TO DO
Repeat word for word the lines of the entries starting at the line containing "After each view, print" and ending at the line containing "358.6], [0, 0, 1]] dist [-0.000617, -0.000216]".
━━━ SUPPLIED ENTRIES
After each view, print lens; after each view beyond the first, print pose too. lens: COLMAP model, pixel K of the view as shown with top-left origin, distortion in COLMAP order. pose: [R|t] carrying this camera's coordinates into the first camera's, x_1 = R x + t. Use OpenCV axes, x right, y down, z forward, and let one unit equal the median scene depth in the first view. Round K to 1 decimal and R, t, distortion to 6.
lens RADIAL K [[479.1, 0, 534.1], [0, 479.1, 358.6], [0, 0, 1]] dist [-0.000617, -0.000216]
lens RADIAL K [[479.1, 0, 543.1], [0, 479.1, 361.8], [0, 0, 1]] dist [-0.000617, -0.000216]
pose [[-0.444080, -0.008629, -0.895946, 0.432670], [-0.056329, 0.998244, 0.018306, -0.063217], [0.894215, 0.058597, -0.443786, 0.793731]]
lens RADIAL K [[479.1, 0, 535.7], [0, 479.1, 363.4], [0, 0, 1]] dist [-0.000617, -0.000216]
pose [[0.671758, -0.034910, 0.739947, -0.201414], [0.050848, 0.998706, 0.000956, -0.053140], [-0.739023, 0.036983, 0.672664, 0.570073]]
━━━━━━
━━━ SUPPLIED ENTRIES
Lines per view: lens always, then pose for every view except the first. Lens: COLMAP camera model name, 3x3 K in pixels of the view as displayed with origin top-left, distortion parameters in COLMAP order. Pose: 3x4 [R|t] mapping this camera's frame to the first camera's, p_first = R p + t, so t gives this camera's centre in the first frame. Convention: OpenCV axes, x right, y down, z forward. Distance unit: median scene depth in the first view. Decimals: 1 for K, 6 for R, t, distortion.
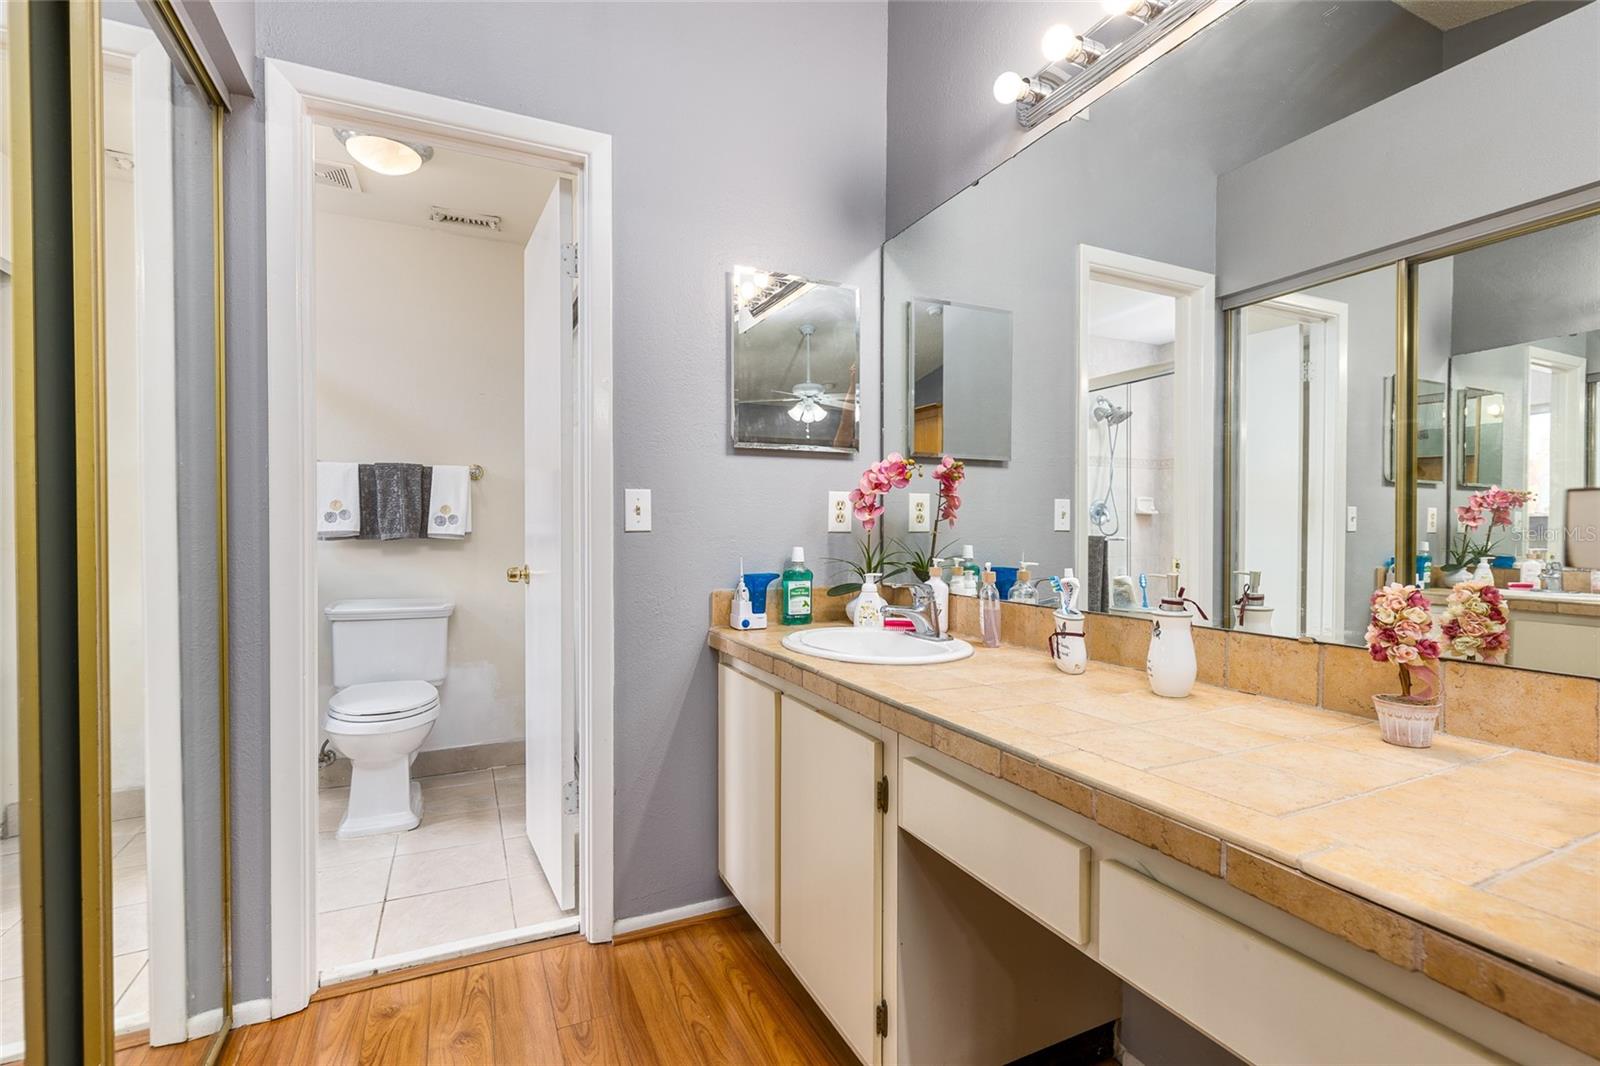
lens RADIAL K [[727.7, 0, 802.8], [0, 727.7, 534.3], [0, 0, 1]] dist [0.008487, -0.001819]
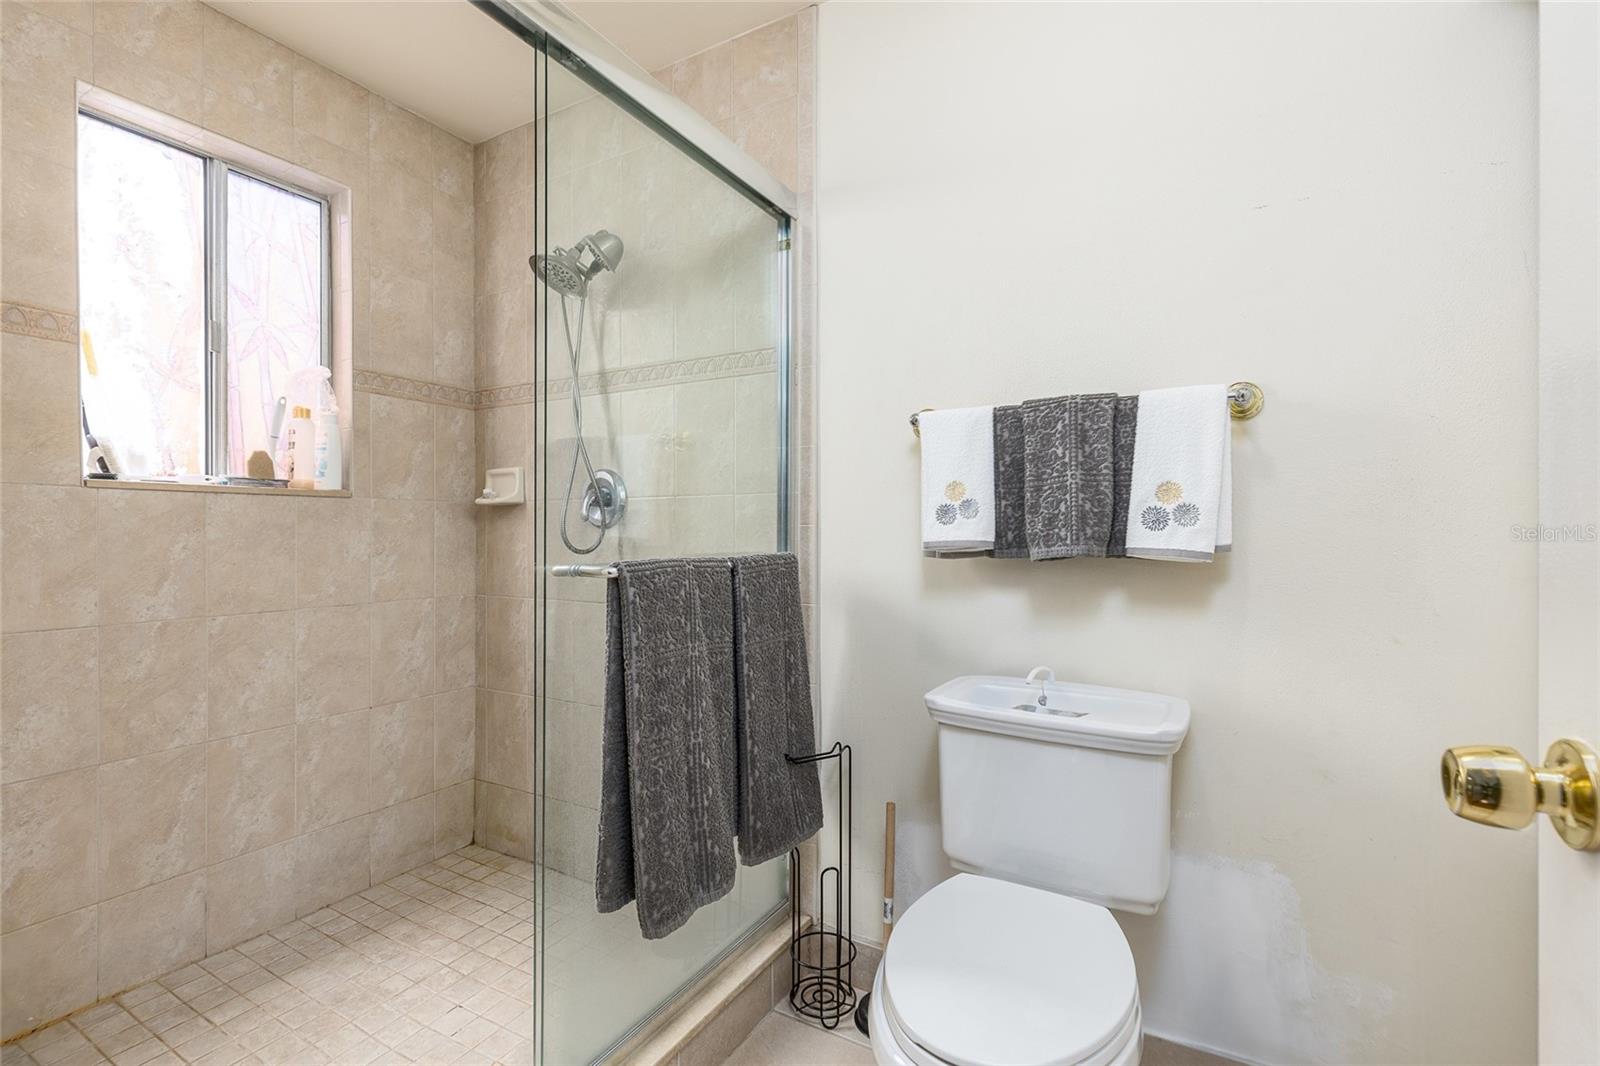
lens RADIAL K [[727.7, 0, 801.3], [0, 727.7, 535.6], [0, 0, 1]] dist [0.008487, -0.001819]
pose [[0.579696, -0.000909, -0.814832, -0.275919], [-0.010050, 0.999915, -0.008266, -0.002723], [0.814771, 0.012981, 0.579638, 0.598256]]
━━━━━━
ANSWER SECTION
After each view, print lens; after each view beyond the first, print pose too. lens: COLMAP model, pixel K of the view as shown with top-left origin, distortion in COLMAP order. pose: [R|t] carrying this camera's coordinates into the first camera's, x_1 = R x + t. Use OpenCV axes, x right, y down, z forward, and let one unit equal the median scene depth in the first view. Round K to 1 decimal and R, t, distortion to 6.
lens RADIAL K [[479.1, 0, 534.1], [0, 479.1, 358.6], [0, 0, 1]] dist [-0.000617, -0.000216]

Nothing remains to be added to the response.